Print out the data below in full and exactly, skipping the pictures.

◇ ◇ ◇

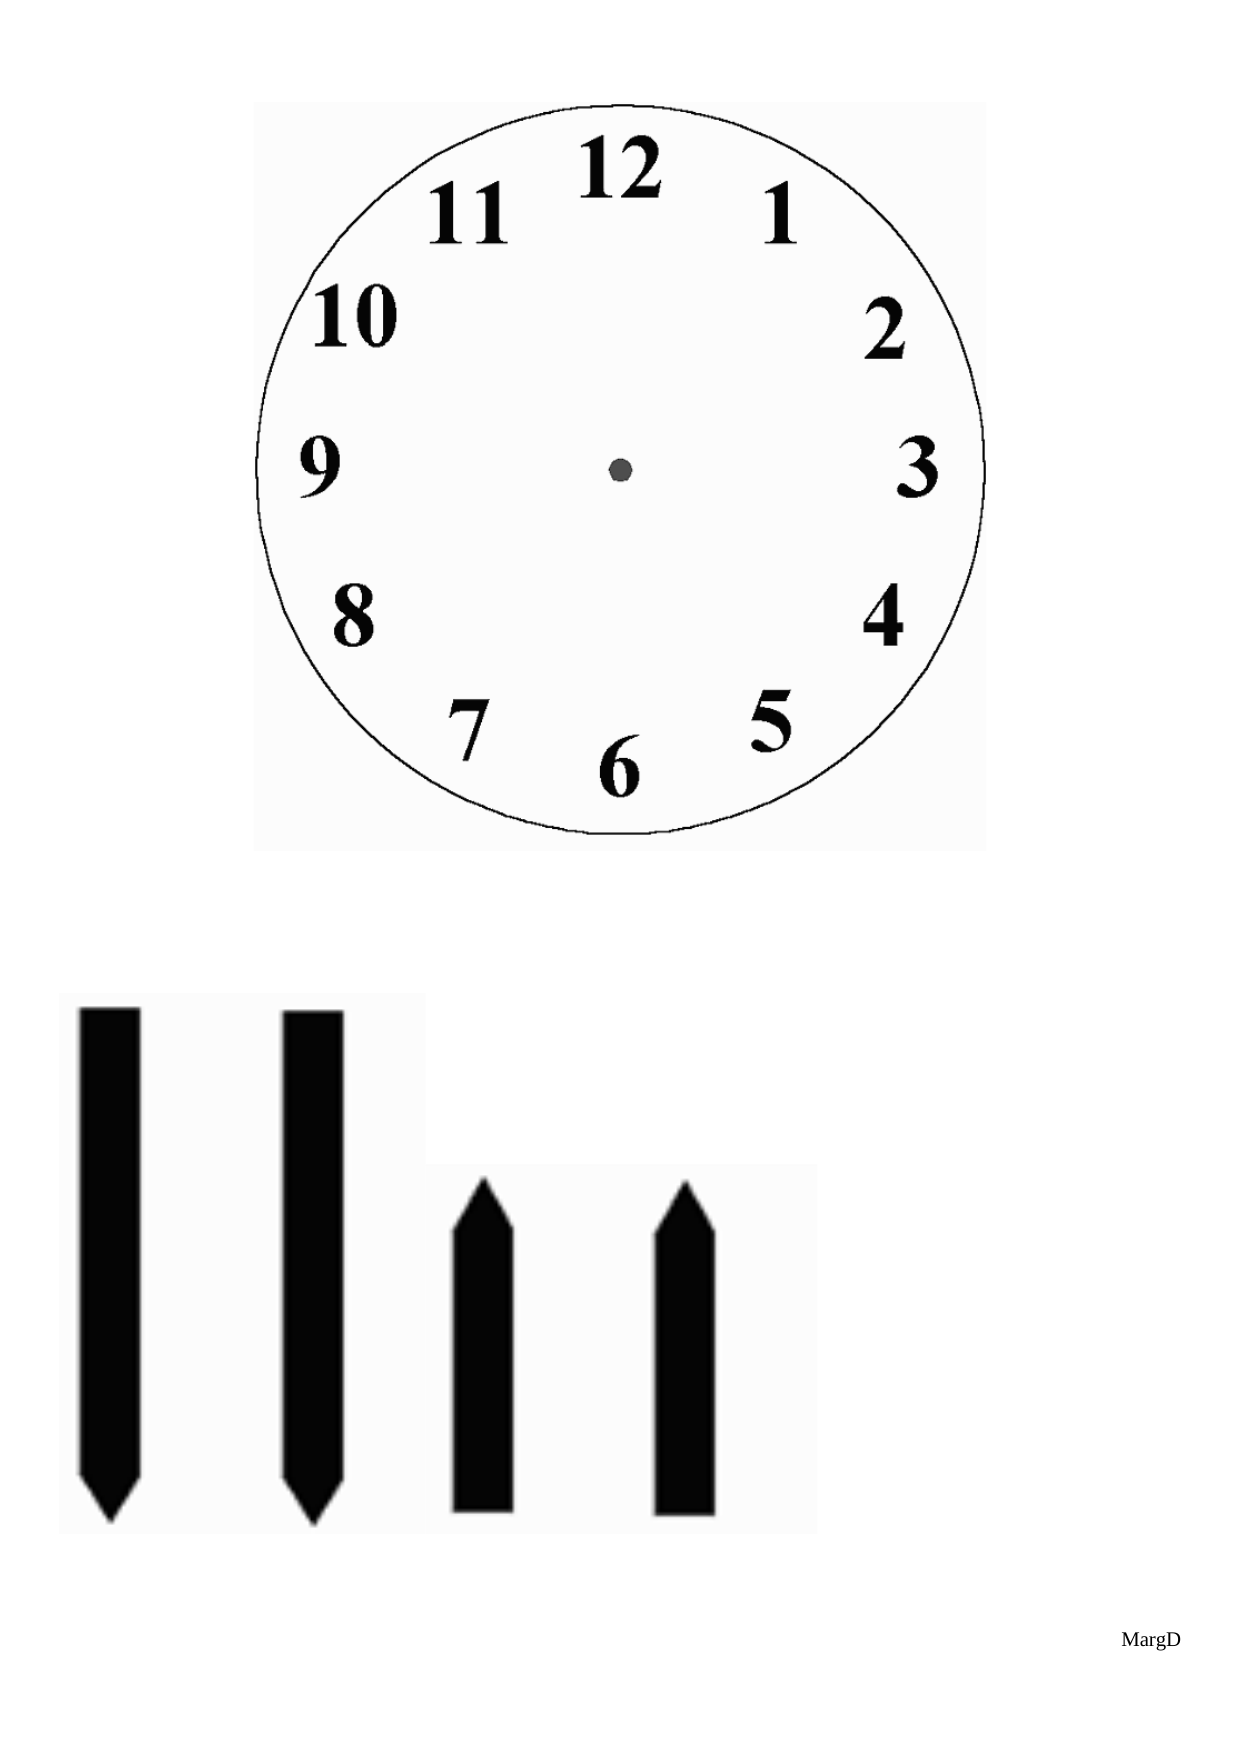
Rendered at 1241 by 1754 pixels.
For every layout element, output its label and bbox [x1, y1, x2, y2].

picture [253, 102, 987, 851]
picture [59, 993, 818, 1534]
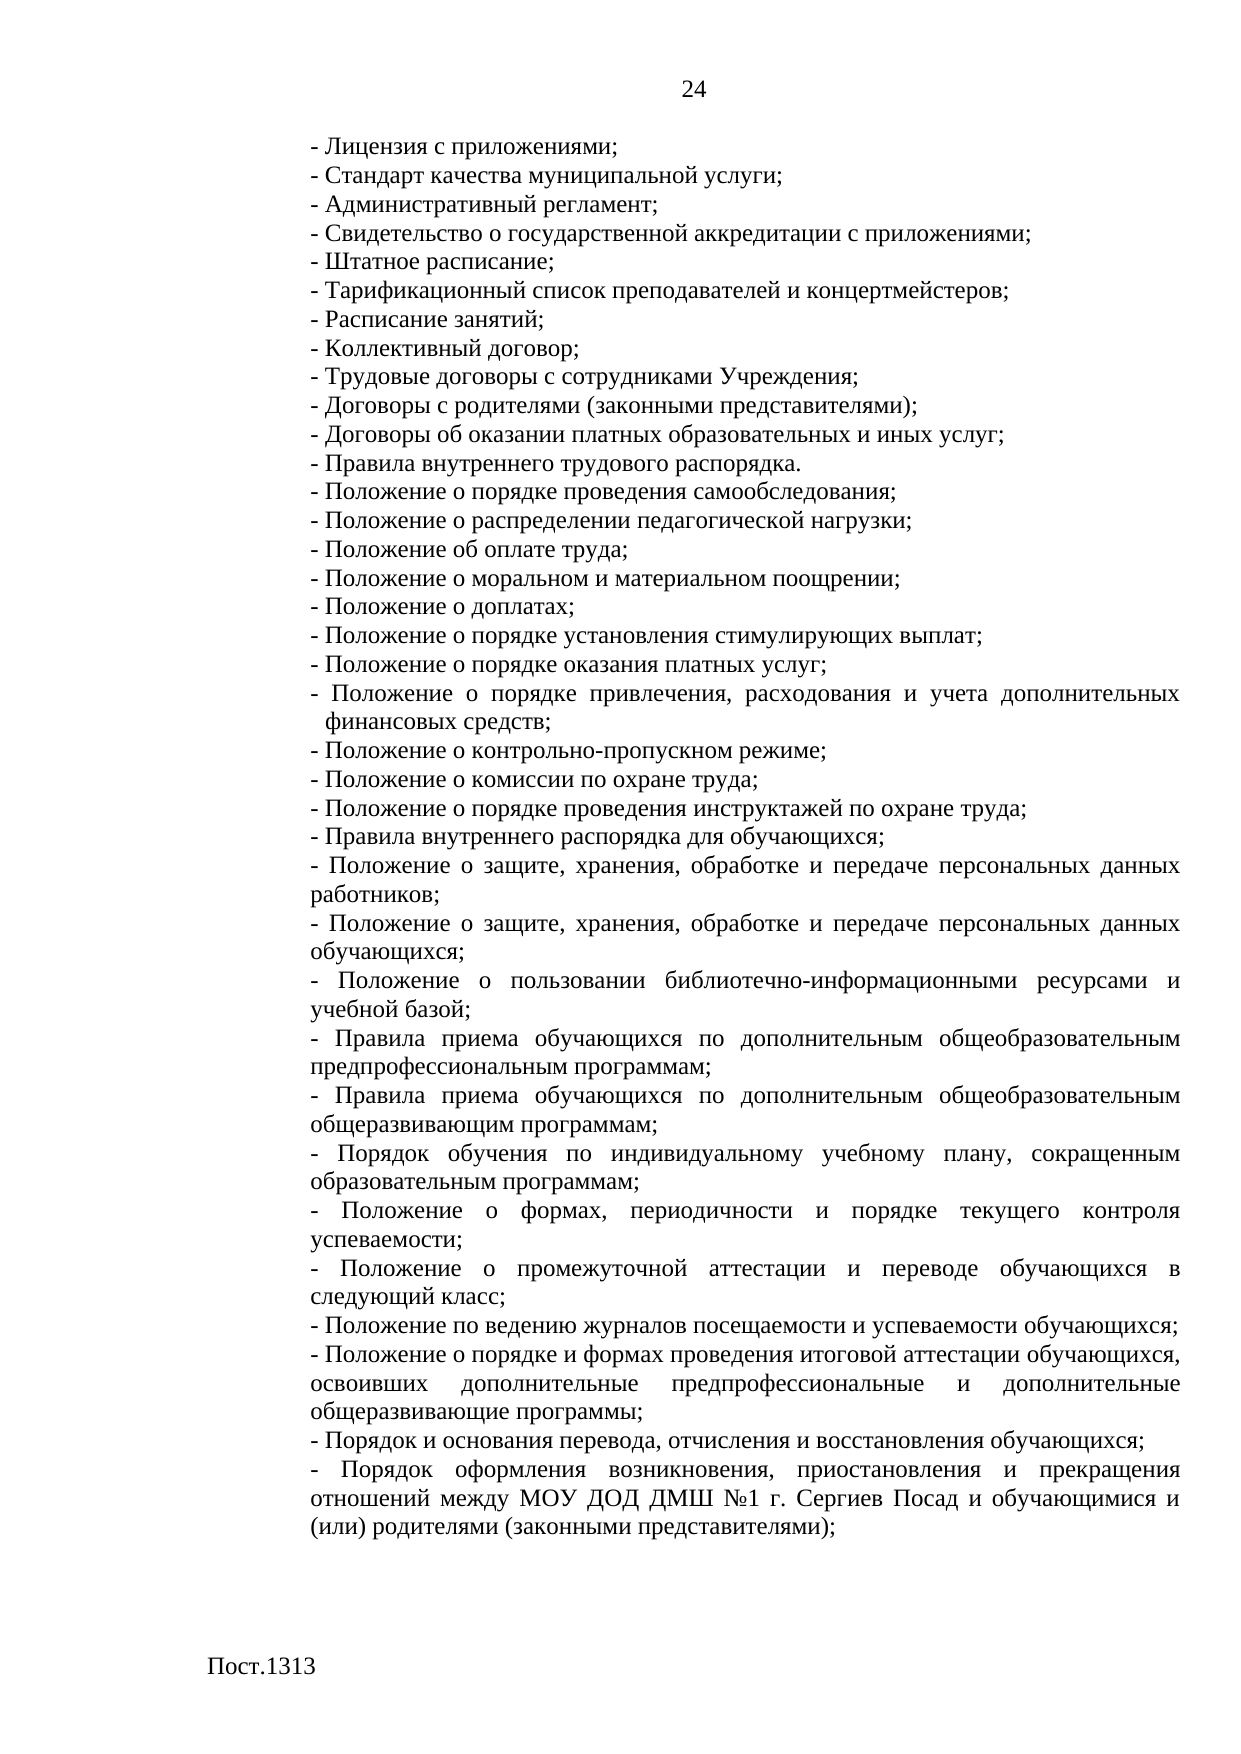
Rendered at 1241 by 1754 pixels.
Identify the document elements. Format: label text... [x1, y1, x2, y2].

text - Штатное расписание; [236, 246, 1181, 275]
text - Правила приема обучающихся по дополнительным общеобразовательным предпрофессиональным программам; [310, 1023, 1181, 1080]
text - Положение о защите, хранения, обработке и передаче персональных данных обучающихся; [310, 908, 1181, 965]
text - Положение о порядке проведения инструктажей по охране труда; [310, 793, 1181, 821]
text - Договоры об оказании платных образовательных и иных услуг; [236, 419, 1181, 448]
text - Положение о порядке и формах проведения итоговой аттестации обучающихся, освоивших дополнительные предпрофессиональные и дополнительные общеразвивающие программы; [310, 1339, 1181, 1425]
text - Положение о распределении педагогической нагрузки; [310, 505, 1181, 534]
text - Положение о контрольно-пропускном режиме; [310, 735, 1181, 764]
text - Договоры с родителями (законными представителями); [236, 390, 1181, 419]
text - Правила приема обучающихся по дополнительным общеобразовательным общеразвивающим программам; [310, 1080, 1181, 1138]
text - Положение о пользовании библиотечно-информационными ресурсами и учебной базой; [310, 965, 1181, 1023]
text - Трудовые договоры с сотрудниками Учреждения; [236, 361, 1181, 390]
text - Порядок и основания перевода, отчисления и восстановления обучающихся; [310, 1425, 1181, 1454]
text - Положение о порядке привлечения, расходования и учета дополнительных финансовых средств; [310, 678, 1181, 735]
text - Положение о порядке установления стимулирующих выплат; [310, 620, 1181, 649]
text - Порядок оформления возникновения, приостановления и прекращения отношений между МОУ ДОД ДМШ №1 г. Сергиев Посад и обучающимися и (или) родителями (законными представителями); [310, 1454, 1181, 1540]
text - Положение о доплатах; [310, 591, 1181, 620]
text - Положение о промежуточной аттестации и переводе обучающихся в следующий класс; [310, 1253, 1181, 1310]
text - Правила внутреннего распорядка для обучающихся; [310, 821, 1181, 850]
text - Коллективный договор; [236, 333, 1181, 361]
text - Лицензия с приложениями; [207, 131, 1181, 160]
text - Положение по ведению журналов посещаемости и успеваемости обучающихся; [310, 1310, 1181, 1339]
text - Тарификационный список преподавателей и концертмейстеров; [236, 275, 1181, 304]
text - Стандарт качества муниципальной услуги; [207, 160, 1181, 189]
text - Административный регламент; [207, 189, 1181, 218]
text - Положение о формах, периодичности и порядке текущего контроля успеваемости; [310, 1195, 1181, 1253]
text - Положение о порядке проведения самообследования; [310, 476, 1181, 505]
text - Свидетельство о государственной аккредитации с приложениями; [236, 218, 1181, 246]
text - Положение о защите, хранения, обработке и передаче персональных данных работников; [310, 850, 1181, 908]
text - Положение об оплате труда; [310, 534, 1181, 563]
text - Порядок обучения по индивидуальному учебному плану, сокращенным образовательным программам; [310, 1138, 1181, 1195]
text - Положение о моральном и материальном поощрении; [310, 563, 1181, 591]
text - Правила внутреннего трудового распорядка. [236, 448, 1181, 476]
text - Положение о комиссии по охране труда; [310, 764, 1181, 793]
text - Положение о порядке оказания платных услуг; [310, 649, 1181, 678]
text - Расписание занятий; [236, 304, 1181, 333]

◇ ◇ ◇

*Answer box*.
Rendered at 1241 by 1754 pixels.
For every layout element, output its label and bbox [x1, y1, x2, y2].

picture [253, 102, 987, 851]
picture [59, 993, 818, 1534]
Rendered at 1241 by 1754 pixels.
Identify the document elements. Format: label text... [x1, y1, x2, y2].

text - Штатное расписание; [236, 246, 1181, 275]
text - Правила приема обучающихся по дополнительным общеобразовательным предпрофессиональным программам; [310, 1023, 1181, 1080]
text - Положение о защите, хранения, обработке и передаче персональных данных обучающихся; [310, 908, 1181, 965]
text - Положение о порядке проведения инструктажей по охране труда; [310, 793, 1181, 821]
text - Договоры об оказании платных образовательных и иных услуг; [236, 419, 1181, 448]
text - Положение о порядке и формах проведения итоговой аттестации обучающихся, освоивших дополнительные предпрофессиональные и дополнительные общеразвивающие программы; [310, 1339, 1181, 1425]
text - Положение о распределении педагогической нагрузки; [310, 505, 1181, 534]
text - Положение о контрольно-пропускном режиме; [310, 735, 1181, 764]
text - Договоры с родителями (законными представителями); [236, 390, 1181, 419]
text - Правила приема обучающихся по дополнительным общеобразовательным общеразвивающим программам; [310, 1080, 1181, 1138]
text - Положение о пользовании библиотечно-информационными ресурсами и учебной базой; [310, 965, 1181, 1023]
text - Трудовые договоры с сотрудниками Учреждения; [236, 361, 1181, 390]
text - Порядок и основания перевода, отчисления и восстановления обучающихся; [310, 1425, 1181, 1454]
text - Положение о порядке привлечения, расходования и учета дополнительных финансовых средств; [310, 678, 1181, 735]
text - Положение о порядке установления стимулирующих выплат; [310, 620, 1181, 649]
text - Порядок оформления возникновения, приостановления и прекращения отношений между МОУ ДОД ДМШ №1 г. Сергиев Посад и обучающимися и (или) родителями (законными представителями); [310, 1454, 1181, 1540]
text - Положение о доплатах; [310, 591, 1181, 620]
text - Положение о промежуточной аттестации и переводе обучающихся в следующий класс; [310, 1253, 1181, 1310]
text - Правила внутреннего распорядка для обучающихся; [310, 821, 1181, 850]
text - Коллективный договор; [236, 333, 1181, 361]
text - Лицензия с приложениями; [207, 131, 1181, 160]
text - Положение по ведению журналов посещаемости и успеваемости обучающихся; [310, 1310, 1181, 1339]
text - Тарификационный список преподавателей и концертмейстеров; [236, 275, 1181, 304]
text - Стандарт качества муниципальной услуги; [207, 160, 1181, 189]
text - Административный регламент; [207, 189, 1181, 218]
text - Положение о формах, периодичности и порядке текущего контроля успеваемости; [310, 1195, 1181, 1253]
text - Положение о порядке проведения самообследования; [310, 476, 1181, 505]
text - Свидетельство о государственной аккредитации с приложениями; [236, 218, 1181, 246]
text - Положение о защите, хранения, обработке и передаче персональных данных работников; [310, 850, 1181, 908]
text - Положение об оплате труда; [310, 534, 1181, 563]
text - Порядок обучения по индивидуальному учебному плану, сокращенным образовательным программам; [310, 1138, 1181, 1195]
text - Положение о моральном и материальном поощрении; [310, 563, 1181, 591]
text - Правила внутреннего трудового распорядка. [236, 448, 1181, 476]
text - Положение о комиссии по охране труда; [310, 764, 1181, 793]
text - Положение о порядке оказания платных услуг; [310, 649, 1181, 678]
text - Расписание занятий; [236, 304, 1181, 333]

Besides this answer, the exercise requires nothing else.